→ WHAT IS BEING ASKED
Reproduce every one of the records below line for line, changing nothing.

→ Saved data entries
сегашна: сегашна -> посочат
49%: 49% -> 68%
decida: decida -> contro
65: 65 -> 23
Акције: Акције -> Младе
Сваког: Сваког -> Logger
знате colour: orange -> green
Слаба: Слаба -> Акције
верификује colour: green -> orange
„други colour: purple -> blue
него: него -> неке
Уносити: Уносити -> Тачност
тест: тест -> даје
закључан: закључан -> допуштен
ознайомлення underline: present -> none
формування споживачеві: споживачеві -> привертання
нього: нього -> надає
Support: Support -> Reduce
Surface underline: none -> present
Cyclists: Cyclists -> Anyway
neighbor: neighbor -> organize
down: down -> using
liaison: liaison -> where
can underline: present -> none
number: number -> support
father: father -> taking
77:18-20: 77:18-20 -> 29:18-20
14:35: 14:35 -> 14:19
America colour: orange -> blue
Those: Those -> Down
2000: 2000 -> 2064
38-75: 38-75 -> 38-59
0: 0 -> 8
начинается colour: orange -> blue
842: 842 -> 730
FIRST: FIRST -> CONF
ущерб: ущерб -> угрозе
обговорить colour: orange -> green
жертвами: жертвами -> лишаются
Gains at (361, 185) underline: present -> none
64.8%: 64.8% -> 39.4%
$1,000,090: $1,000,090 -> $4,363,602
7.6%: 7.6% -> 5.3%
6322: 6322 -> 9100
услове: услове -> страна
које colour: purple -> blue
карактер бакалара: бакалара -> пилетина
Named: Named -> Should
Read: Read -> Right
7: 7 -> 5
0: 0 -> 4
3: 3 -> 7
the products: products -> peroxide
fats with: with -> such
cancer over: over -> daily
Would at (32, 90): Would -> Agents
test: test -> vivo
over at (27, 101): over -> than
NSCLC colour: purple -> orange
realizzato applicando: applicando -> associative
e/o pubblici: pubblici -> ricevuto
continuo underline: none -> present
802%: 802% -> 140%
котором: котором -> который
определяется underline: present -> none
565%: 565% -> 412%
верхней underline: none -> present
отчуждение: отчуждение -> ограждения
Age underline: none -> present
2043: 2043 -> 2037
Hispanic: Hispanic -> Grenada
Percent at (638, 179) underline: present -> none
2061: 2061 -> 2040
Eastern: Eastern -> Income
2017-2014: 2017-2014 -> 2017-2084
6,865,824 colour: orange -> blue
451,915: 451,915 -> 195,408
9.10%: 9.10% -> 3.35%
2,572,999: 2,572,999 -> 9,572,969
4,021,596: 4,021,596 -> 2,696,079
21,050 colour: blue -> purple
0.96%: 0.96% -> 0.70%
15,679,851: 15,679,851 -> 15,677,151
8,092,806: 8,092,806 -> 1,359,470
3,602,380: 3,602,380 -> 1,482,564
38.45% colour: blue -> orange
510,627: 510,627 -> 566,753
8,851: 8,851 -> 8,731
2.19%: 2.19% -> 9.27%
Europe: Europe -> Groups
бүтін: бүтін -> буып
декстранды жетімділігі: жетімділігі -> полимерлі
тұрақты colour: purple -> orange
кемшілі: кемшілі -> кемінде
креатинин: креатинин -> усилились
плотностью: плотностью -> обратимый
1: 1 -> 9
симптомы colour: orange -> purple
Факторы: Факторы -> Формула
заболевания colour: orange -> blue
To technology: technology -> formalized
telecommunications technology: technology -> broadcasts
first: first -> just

→ EXERCISE RESULT
сегашна: сегашна -> посочат
49%: 49% -> 68%
decida: decida -> contro
65: 65 -> 23
Акције: Акције -> Младе
Сваког: Сваког -> Logger
знате colour: orange -> green
Слаба: Слаба -> Акције
верификује colour: green -> orange
„други colour: purple -> blue
него: него -> неке
Уносити: Уносити -> Тачност
тест: тест -> даје
закључан: закључан -> допуштен
ознайомлення underline: present -> none
формування споживачеві: споживачеві -> привертання
нього: нього -> надає
Support: Support -> Reduce
Surface underline: none -> present
Cyclists: Cyclists -> Anyway
neighbor: neighbor -> organize
down: down -> using
liaison: liaison -> where
can underline: present -> none
number: number -> support
father: father -> taking
77:18-20: 77:18-20 -> 29:18-20
14:35: 14:35 -> 14:19
America colour: orange -> blue
Those: Those -> Down
2000: 2000 -> 2064
38-75: 38-75 -> 38-59
0: 0 -> 8
начинается colour: orange -> blue
842: 842 -> 730
FIRST: FIRST -> CONF
ущерб: ущерб -> угрозе
обговорить colour: orange -> green
жертвами: жертвами -> лишаются
Gains at (361, 185) underline: present -> none
64.8%: 64.8% -> 39.4%
$1,000,090: $1,000,090 -> $4,363,602
7.6%: 7.6% -> 5.3%
6322: 6322 -> 9100
услове: услове -> страна
које colour: purple -> blue
карактер бакалара: бакалара -> пилетина
Named: Named -> Should
Read: Read -> Right
7: 7 -> 5
0: 0 -> 4
3: 3 -> 7
the products: products -> peroxide
fats with: with -> such
cancer over: over -> daily
Would at (32, 90): Would -> Agents
test: test -> vivo
over at (27, 101): over -> than
NSCLC colour: purple -> orange
realizzato applicando: applicando -> associative
e/o pubblici: pubblici -> ricevuto
continuo underline: none -> present
802%: 802% -> 140%
котором: котором -> который
определяется underline: present -> none
565%: 565% -> 412%
верхней underline: none -> present
отчуждение: отчуждение -> ограждения
Age underline: none -> present
2043: 2043 -> 2037
Hispanic: Hispanic -> Grenada
Percent at (638, 179) underline: present -> none
2061: 2061 -> 2040
Eastern: Eastern -> Income
2017-2014: 2017-2014 -> 2017-2084
6,865,824 colour: orange -> blue
451,915: 451,915 -> 195,408
9.10%: 9.10% -> 3.35%
2,572,999: 2,572,999 -> 9,572,969
4,021,596: 4,021,596 -> 2,696,079
21,050 colour: blue -> purple
0.96%: 0.96% -> 0.70%
15,679,851: 15,679,851 -> 15,677,151
8,092,806: 8,092,806 -> 1,359,470
3,602,380: 3,602,380 -> 1,482,564
38.45% colour: blue -> orange
510,627: 510,627 -> 566,753
8,851: 8,851 -> 8,731
2.19%: 2.19% -> 9.27%
Europe: Europe -> Groups
бүтін: бүтін -> буып
декстранды жетімділігі: жетімділігі -> полимерлі
тұрақты colour: purple -> orange
кемшілі: кемшілі -> кемінде
креатинин: креатинин -> усилились
плотностью: плотностью -> обратимый
1: 1 -> 9
симптомы colour: orange -> purple
Факторы: Факторы -> Формула
заболевания colour: orange -> blue
To technology: technology -> formalized
telecommunications technology: technology -> broadcasts
first: first -> just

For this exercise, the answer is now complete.